- What do the following lines from the prologue from The Canterbury Tales suggest most clearly about the woman from Bath?
- What does the narrator mean in saying these lines from the prologue?
- What is the main theme of Canterbury Tales?
- How does Chaucer define love?
- Who is the narrator of The Canterbury Tales?
- What is the basic purpose of the General Prologue?
- What are three features of Chaucer’s language and writing style?
- What reasons would a writer have for creating an unreliable narrator?
The correct answer for this question is: “b. He never yet a boorish thing had said/ In all his life to any.” The excerpt from “The Prologue” of The Canterbury Tales that best indicates that the Knight is a humble person is that he never yet a boorish thing had said in all his life to any.
What do the following lines from the prologue from The Canterbury Tales suggest most clearly about the woman from Bath?
What do the following lines from the Prologue from The Canterbury Tales suggest most clearly about the woman from Bath? As to be quite put out of charity. Whatever money he borrowed from his friends he spent on his studies and books, and then he prayed earnestly for his friends as a way of showing his gratitude.
What does the narrator mean in saying these lines from the prologue?
What does the narrator mean in the Prologue when he says the following about the Friar? But anywhere a profit might accrue / Courteous he was and lowly of service too. The Friar helps people when he can make money doing it. He wants his parishioners to give him plenty of their money.
What is the main theme of Canterbury Tales?
Social satire is the major theme of The Canterbury Tales. The medieval society was set on three foundations: the nobility, the church, and the peasantry. Chaucer’s satire targets all segments of the medieval social issues, human immorality, and depraved heart.
How does Chaucer define love?
Geoffrey Chaucer’s definition of love that is explored in his work is based on courtly love. This type of love is heterosexual in nature and involves a passive woman and aggressive man. The man “courts” the woman and often she does not have a say with who she ends up marrying.
Who is the narrator of The Canterbury Tales?

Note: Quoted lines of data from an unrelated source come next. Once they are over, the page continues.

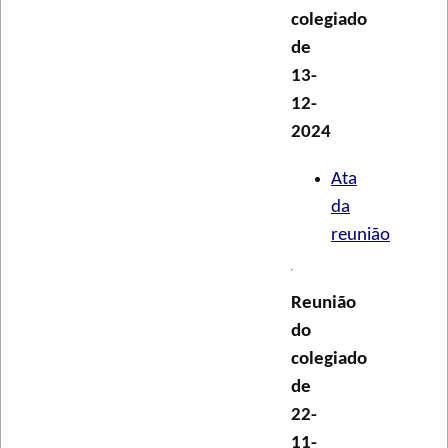
colegiado
de
13-
12-
2024
Ata
da
reunião
Reunião
do
colegiado
de
22-
11-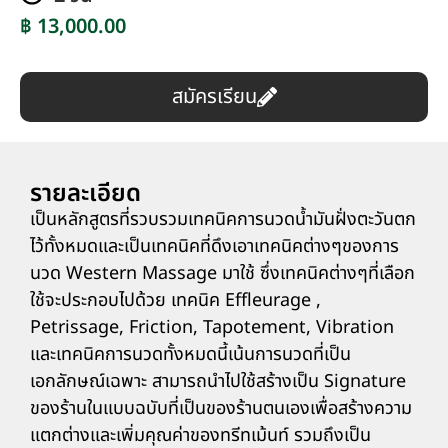
฿ 13,000.00
สมัครเรียน
รายละเอียด
เป็นหลักสูตรที่รวบรวมเทคนิคการนวดน้ำมันฝั่งตะวันตก
ไว้ทั้งหมดและเป็นเทคนิคที่ดึงเอาเทคนิคต่างๆของการ
นวด Western Massage มาใช้ ซึ่งเทคนิคต่างๆที่เลือก
ใช้จะประกอบไปด้วย เทคนิค Effleurage ,
Petrissage, Friction, Tapotement, Vibration
และเทคนิคการนวดทั้งหมดนี้เน้นการนวดที่เป็น
เอกลักษณ์เฉพาะ สามารถนำไปใช้สร้างเป็น Signature
ของร้านในแบบฉบับที่เป็นของร้านตนเองเพื่อสร้างความ
แตกต่างและเพิ่มคุณค่าของทรีทเม้นท์ รวมถึงเป็น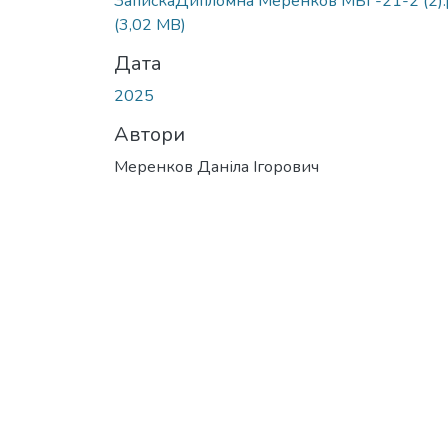
ЗапискаДипломна Меренков МБГ-21-2 (2).
(3,02 MB)
Дата
2025
Автори
Меренков Даніла Ігорович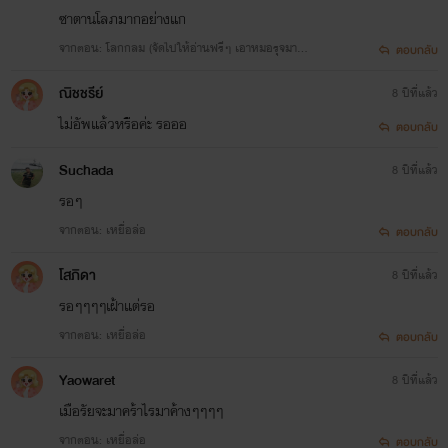
ซาตานโลภมากอย่างแก
จากตอน: โลกกลม (จัดไปให้อ่านฟรีๆ เอาหมอรุจมาเจ
ตอบกลับ
อเบาๆ เอหมอรุจคือใครน๊า^^)
ณิชชรีย์
8 ปีที่แล้ว
ไม่อัพแล้วหรือค่ะ รอออ
ตอบกลับ
Suchada
8 ปีที่แล้ว
รอๆ
จากตอน: เหยื่อล่อ
ตอบกลับ
โสภิดา
8 ปีที่แล้ว
รอๆๆๆๆเฝ้าแต่รอ
จากตอน: เหยื่อล่อ
ตอบกลับ
Yaowaret
8 ปีที่แล้ว
เมือรัยจะมาคร้าไรมาค้างๆๆๆๆ
จากตอน: เหยื่อล่อ
ตอบกลับ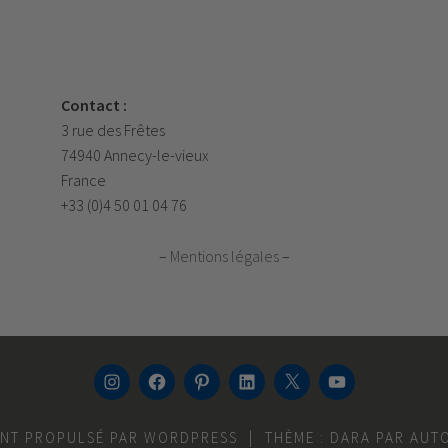
Contact :
3 rue des Frêtes
74940 Annecy-le-vieux
France
+33 (0)4 50 01 04 76
–
Mentions légales
–
INSTAGRAM
FACEBOOK
PINTEREST
LINKEDIN
TWITTER
YOUTUBE
ENT PROPULSÉ PAR WORDPRESS
|
THÈME : DARA PAR
AUT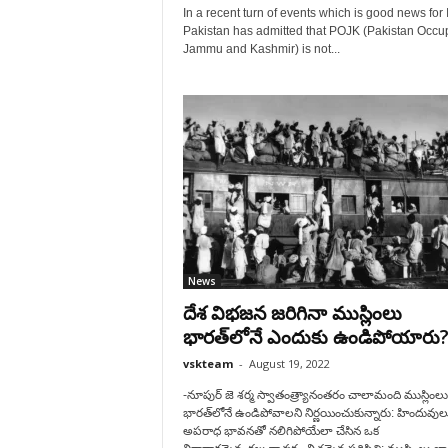
In a recent turn of events which is good news for 
Pakistan has admitted that POJK (Pakistan Occu
Jammu and Kashmir) is not...
News
దేశ విభజన జరిగినా ముస్లింలు
భారత్‌లోనే ఎందుకు ఉండిపోయారు
vskteam
-
August 19, 2022
-నూపుర్ జె శర్మ స్వాతంత్ర్యానంతరం చాలామంది ముస్లింలు
భారత్‌లోనే ఉండిపోవాలని నిర్ణయించుకున్నారు: హిందువుల
అపరాధ భావనతో నలిగిపోయేలా చేసిన ఒక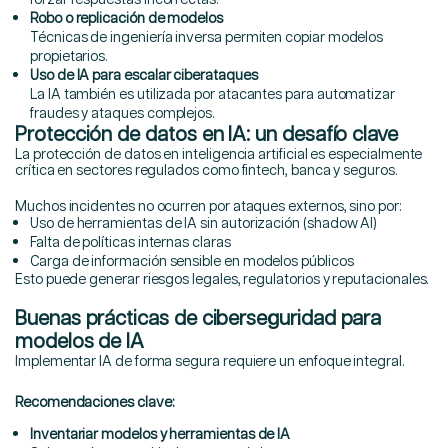
Robo o replicación de modelos
Técnicas de ingeniería inversa permiten copiar modelos
propietarios.
Uso de IA para escalar ciberataques
La IA también es utilizada por atacantes para automatizar
fraudes y ataques complejos.
Protección de datos en IA: un desafío clave
La protección de datos en inteligencia artificial es especialmente
crítica en sectores regulados como fintech, banca y seguros.
Muchos incidentes no ocurren por ataques externos, sino por:
Uso de herramientas de IA sin autorización (shadow AI)
Falta de políticas internas claras
Carga de información sensible en modelos públicos
Esto puede generar riesgos legales, regulatorios y reputacionales.
Buenas prácticas de ciberseguridad para
modelos de IA
Implementar IA de forma segura requiere un enfoque integral.
Recomendaciones clave:
Inventariar modelos y herramientas de IA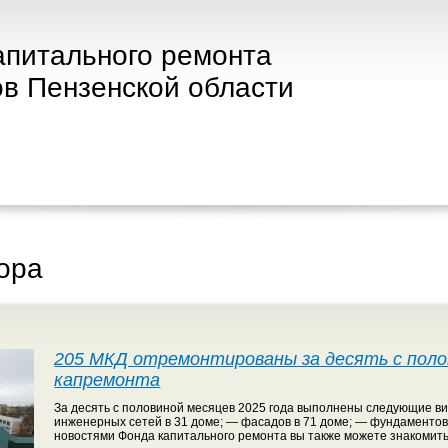
апитального ремонта
в Пензенской области
ора
205 МКД отремонтированы за десять с полов
капремонта
За десять с половиной месяцев 2025 года выполнены следующие ви
инженерных сетей в 31 доме; — фасадов в 71 доме; — фундаментов 
новостями Фонда капитального ремонта вы также можете знакомить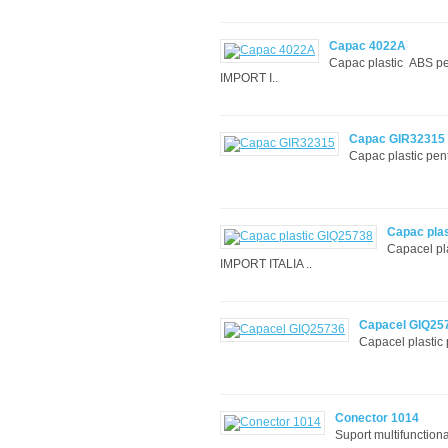
Capac 4022A
Capac plastic ABS pe
IMPORT I..
Capac GIR32315
Capac plastic pen
Capac pla
Capacel pl
IMPORT ITALIA ..
Capacel GIQ25
Capacel plastic
Conector 1014
Suport multifuncti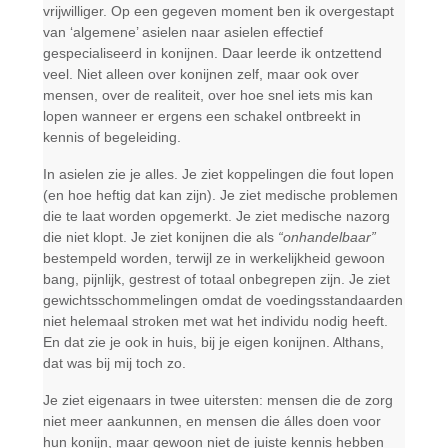
vrijwilliger. Op een gegeven moment ben ik overgestapt
van ‘algemene’ asielen naar asielen effectief
gespecialiseerd in konijnen. Daar leerde ik ontzettend
veel. Niet alleen over konijnen zelf, maar ook over
mensen, over de realiteit, over hoe snel iets mis kan
lopen wanneer er ergens een schakel ontbreekt in
kennis of begeleiding.
In asielen zie je alles. Je ziet koppelingen die fout lopen
(en hoe heftig dat kan zijn). Je ziet medische problemen
die te laat worden opgemerkt. Je ziet medische nazorg
die niet klopt. Je ziet konijnen die als
“onhandelbaar”
bestempeld worden, terwijl ze in werkelijkheid gewoon
bang, pijnlijk, gestrest of totaal onbegrepen zijn. Je ziet
gewichtsschommelingen omdat de voedingsstandaarden
niet helemaal stroken met wat het individu nodig heeft.
En dat zie je ook in huis, bij je eigen konijnen. Althans,
dat was bij mij toch zo.
Je ziet eigenaars in twee uitersten: mensen die de zorg
niet meer aankunnen, en mensen die álles doen voor
hun konijn, maar gewoon niet de juiste kennis hebben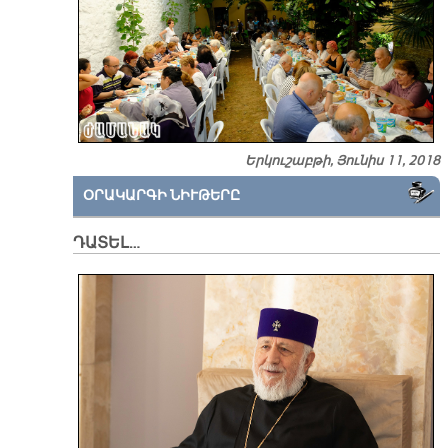
Երկուշաբթի, Յունիս 11, 2018
ՕՐԱԿԱՐԳԻ ՆԻՒԹԵՐԸ
ԴԱՏԵԼ…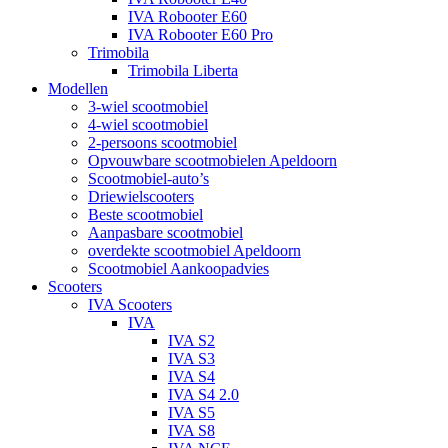
IVA Robooter E60
IVA Robooter E60 Pro
Trimobila
Trimobila Liberta
Modellen
3-wiel scootmobiel
4-wiel scootmobiel
2-persoons scootmobiel
Opvouwbare scootmobielen Apeldoorn
Scootmobiel-auto’s
Driewielscooters
Beste scootmobiel
Aanpasbare scootmobiel
overdekte scootmobiel Apeldoorn
Scootmobiel Aankoopadvies
Scooters
IVA Scooters
IVA
IVA S2
IVA S3
IVA S4
IVA S4 2.0
IVA S5
IVA S8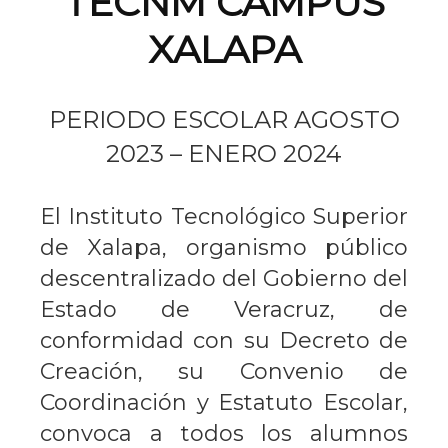
TECNM CAMPUS
XALAPA
PERIODO ESCOLAR AGOSTO
2023 – ENERO 2024
El Instituto Tecnológico Superior
de Xalapa, organismo público
descentralizado del Gobierno del
Estado de Veracruz, de
conformidad con su Decreto de
Creación, su Convenio de
Coordinación y Estatuto Escolar,
convoca a todos los alumnos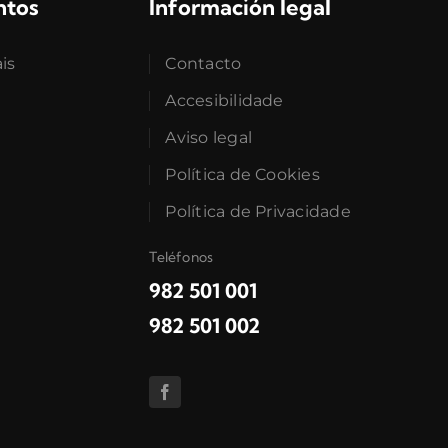
ntos
Información legal
ais
Contacto
Accesibilidade
Aviso legal
Política de Cookies
Política de Privacidade
Teléfonos
982 501 001
982 501 002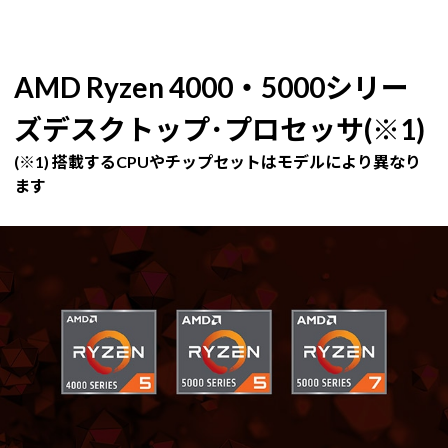
AMD Ryzen 4000・5000シリー
ズデスクトップ･プロセッサ(※1)
(※1) 搭載するCPUやチップセットはモデルにより異なり
ます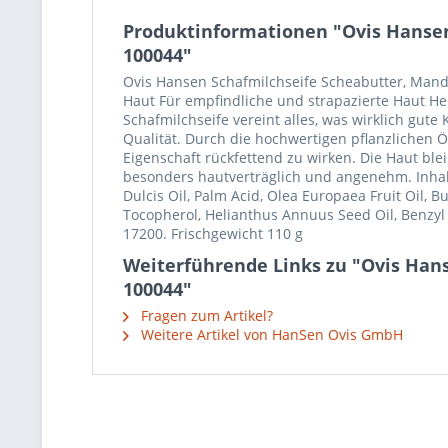
Produktinformationen "Ovis Hansen 
100044"
Ovis Hansen Schafmilchseife Scheabutter, Mande
Haut Für empfindliche und strapazierte Haut Her
Schafmilchseife vereint alles, was wirklich gu
Qualität. Durch die hochwertigen pflanzlichen Ö
Eigenschaft rückfettend zu wirken. Die Haut bl
besonders hautverträglich und angenehm. Inhal
Dulcis Oil, Palm Acid, Olea Europaea Fruit Oil, 
Tocopherol, Helianthus Annuus Seed Oil, Benzyl S
17200. Frischgewicht 110 g
Weiterführende Links zu "Ovis Hanse
100044"
Fragen zum Artikel?
Weitere Artikel von HanSen Ovis GmbH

The narrator, Geoffrey Chaucer, is in The Tabard Inn in Southwark, where he meets a group of “sundry folk” who are all on the way to Canterbury, the site of the shrine of Saint Thomas Becket, a martyr reputed to have the power of healing the sinful.
What is the basic purpose of the General Prologue?
The purpose of the prologue is to give readers a general overview of the characters that are present, why they are present there, and what they will be doing. The narrator begins by telling us how it is the season in which people are getting ready to make a pilgrimage to Canterbury.
What are three features of Chaucer’s language and writing style?
Firstly, Chaucer’s style is marked by lucidity of expression, joyous originality and easiness free of ambiguities and direct philosophical maxims. In describing nearly all his characters, he uses colloquial language easy to understand for a common man.
What reasons would a writer have for creating an unreliable narrator?
A key reason to use an unreliable narrator is to create a work of fiction with multiple layers with competing levels of truth. Sometimes the narrator’s unreliability is made immediately evident.